- 4,200
Its difficult to argue that out when you believe in what's being told over what the people experience
If the science say only N95 work one day and them says any masks works the next and the people show it does not
You say it works because Science
its could be raining out if they say its sunny you say its sunny because science
so we will agree to disagree
It's actually not hard to argue against it. You're using anecdotal evidence (what people say) vs empirical evidence (which is measured and quantified)
Empirical evidence is objective, anecdotal is subjective. It can help as a support, but it can't be taken at face value for public health policy, because it isn't objective information.
So it's not that I don't appreciate what some people experience.. it's that the actual causation isn't what people think it is..

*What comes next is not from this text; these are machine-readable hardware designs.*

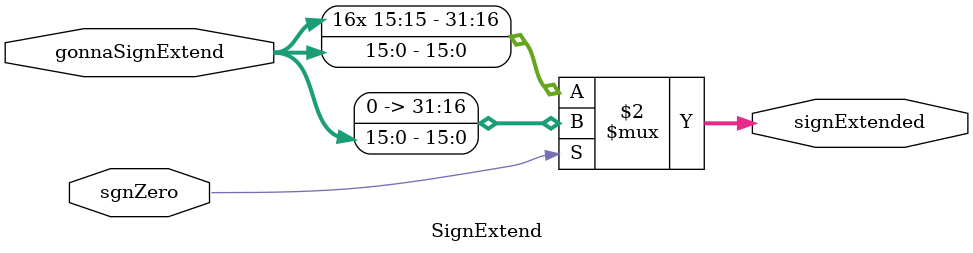
<source format=v>
`timescale 1ns / 1ps
module SignExtend(
input [15:0] gonnaSignExtend,
input sgnZero,
output [31:0] signExtended
    );

assign signExtended = (sgnZero == 1'b0 ) ? {gonnaSignExtend[15],
														  gonnaSignExtend[15],
														  gonnaSignExtend[15],
														  gonnaSignExtend[15],
														  gonnaSignExtend[15],
													      gonnaSignExtend[15],
														  gonnaSignExtend[15],
														  gonnaSignExtend[15],
														  gonnaSignExtend[15],
														  gonnaSignExtend[15],
														  gonnaSignExtend[15],
														  gonnaSignExtend[15],
														  gonnaSignExtend[15],
														  gonnaSignExtend[15],
														  gonnaSignExtend[15],
														  gonnaSignExtend[15],
														  gonnaSignExtend}
													  : {16'b0000_0000_0000_0000,gonnaSignExtend};  

endmodule

</source>
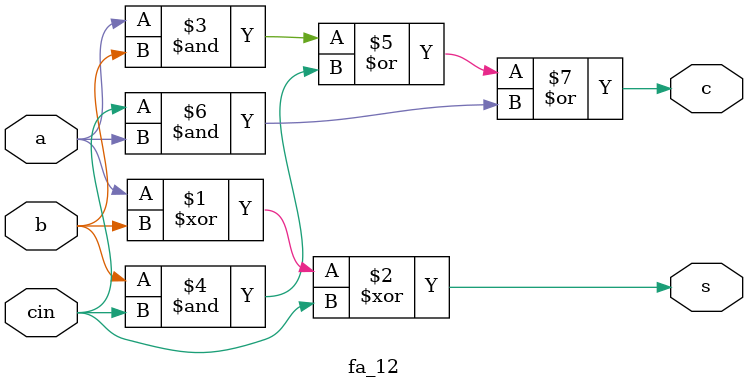
<source format=v>
`timescale 1ns / 1ps
module fa_12(
    input a,
    input b,
    input cin,
    output s,
    output c
    );
	 
	 assign s=a^b^cin;
	 assign c=(a&b)|(b&cin)|(cin&a);


endmodule

</source>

For example, people use VAERS to say people die because of the vaccine. However, VAERS reports all deaths in which the person takes the vaccine, regardless of WHY they die. Correlation, person died and had a vaccine, isn't the same as causation, someone died because of the vaccine.
Again, concerning mask, the objective matters. You're saying, carte blanche, that masks don't work.
That's not true.
If you want to say that masks don't help ME getting COVID, cool. However, masks DO help with transmission, but not for ME.. but in the event that I have COVID and don't want to transmit it to others.
Objective information, within public health policy, should always override subjective info when it conflicts.